When designing power-on reset circuits, consideration must be given to steady-state power dissipation, chip layout, production costs and the stability of the reset signal. In designing a typical power-on reset circuit, the steady-state power dissipation should be minimized. In addition, to economize the layout area of the chip, the use of passive elements (e.g., capacitors and resistors) which occupy a relatively large area, and depletion mode transistors which add a manufacturing step, should be avoided.
With reference to FIG. 1, there is illustrated a conventional monolithic semiconductor integrated circuit chip with a power-on reset circuit 12, which is disclosed in U.S. Pat. No. 5,376,835, by Van Buskirk et al., issued on Dec. 27, 1994. The power-on reset circuit 12 illustrated in FIG. 1 may be designed so as to be incorporated into a semiconductor chip along with logic and/or memory circuitry 18 and a voltage reference generator 38. The power-on reset circuit 12 provides a reset signal VCCOK on its first output terminal 14 which is coupled vial line 16 to logic and/or memory circuitry 18 containing a state machine having state registers SR1, SR2, . . . , SRn. The reset signal VCCOK is a logic signal which resets the state registers SR1, SR2, . . . , SRn when it is at a low or "0" logic level (active state).
The true outputs Q1 through Qn of the respective registers SR1 through SRn are connected to corresponding inputs of a NOR gate 20 via lines 22a-22n, respectively. The output of the logic gate 20 on line 24 is fed to an inverter gate 26 on line 28 which provides a state monitoring signal SMON which is connected to a first input terminal 32 of the power-on reset circuit 12.
The power-on reset circuit 12 includes a second output terminal 34 which provides a logic control signal VON which is fed via line 35 to an input terminal 36 of the voltage reference generator 38. The voltage reference generator 38 generates a stable reference voltage VREFI on its first output terminal 40 which is fed via line 42 to a second input terminal 44 of the power-on reset circuit 12. The reference generator 38 also provides a start-up voltage VCCDC on its second output terminal 46 which is fed via line 48 to a third input terminal 50 of the power-on reset circuit 12.

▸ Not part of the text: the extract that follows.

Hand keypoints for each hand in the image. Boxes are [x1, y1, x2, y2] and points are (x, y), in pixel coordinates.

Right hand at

The power-on reset circuit 12 operates in response to the monitoring signal SMON, the start-up voltage VCCDV, and the reference voltage VREFI, and generates and maintains the reset signal VCCOK at an active low state during power-up until the power supply voltage exceeds a predetermined level. More specifically, the power-on reset circuit 12 is active during power-up only if one of the outputs of the state registers SR 1-SRn is high (i.e., in the non-reset state). Otherwise, if the outputs of the state registers SR 1-SRn happen to come up in the reset state (all outputs being low), then the power-on reset circuit 12 is never activated at all since the logic control signal VON remains low. When the state registers SR1-SRn are powered up in the non-reset state, the reset signal VCCOK continues to be applied to the reset inputs of the state registers SR 1-SRn until the power supply voltage VCC has reached a predetermined level so as to insure proper operation of the logic and/or memory circuitry 18. Thereafter, the power-on reset circuit 12 shuts itself off in response to the monitoring signal SMON, thereby reducing power consumption.

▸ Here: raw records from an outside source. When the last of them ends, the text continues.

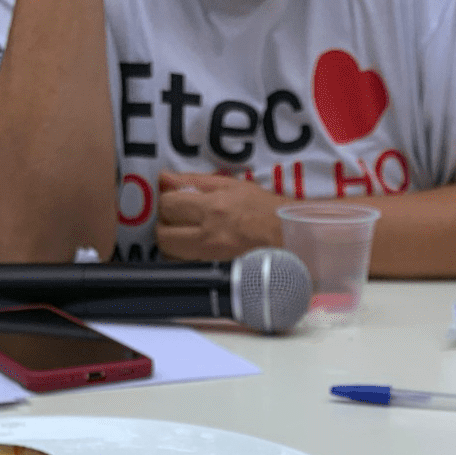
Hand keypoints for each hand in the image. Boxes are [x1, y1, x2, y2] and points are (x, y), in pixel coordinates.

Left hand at [156, 171, 281, 260]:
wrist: (292, 240)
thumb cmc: (265, 210)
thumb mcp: (232, 185)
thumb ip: (195, 181)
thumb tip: (163, 178)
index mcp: (213, 208)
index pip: (168, 205)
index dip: (168, 203)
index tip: (177, 203)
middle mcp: (209, 236)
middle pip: (163, 235)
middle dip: (165, 227)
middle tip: (178, 222)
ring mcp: (211, 260)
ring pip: (171, 256)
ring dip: (173, 246)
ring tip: (188, 237)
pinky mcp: (216, 276)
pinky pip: (187, 269)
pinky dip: (186, 260)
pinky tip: (198, 252)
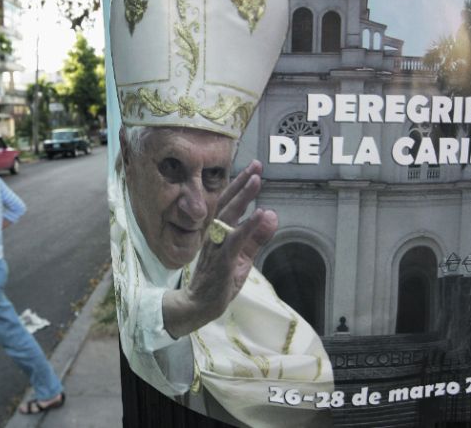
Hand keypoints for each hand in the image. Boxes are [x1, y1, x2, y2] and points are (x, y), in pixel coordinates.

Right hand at [163, 160, 277, 337]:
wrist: (200, 305)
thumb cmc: (219, 281)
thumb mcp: (242, 257)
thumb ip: (256, 237)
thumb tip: (270, 214)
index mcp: (218, 232)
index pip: (229, 204)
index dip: (241, 185)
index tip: (254, 169)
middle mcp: (215, 235)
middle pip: (228, 203)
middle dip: (242, 183)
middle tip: (256, 165)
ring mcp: (217, 247)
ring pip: (229, 217)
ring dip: (243, 197)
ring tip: (257, 180)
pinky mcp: (222, 261)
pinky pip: (235, 240)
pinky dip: (248, 226)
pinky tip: (258, 214)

However, the above-described arrangement, in which the outputs of the state registers SR1-SRn are used for shutting off the power-on reset circuit 12 through logic gates 20 and 24, requires a considerable increase in the layout area for the power-on reset circuit as the number of the state registers increases because the number of logic gates must necessarily increase due to limitations on logic circuit construction such as fan-in. Therefore, the density of an integrated circuit chips having the above-described arrangement is reduced.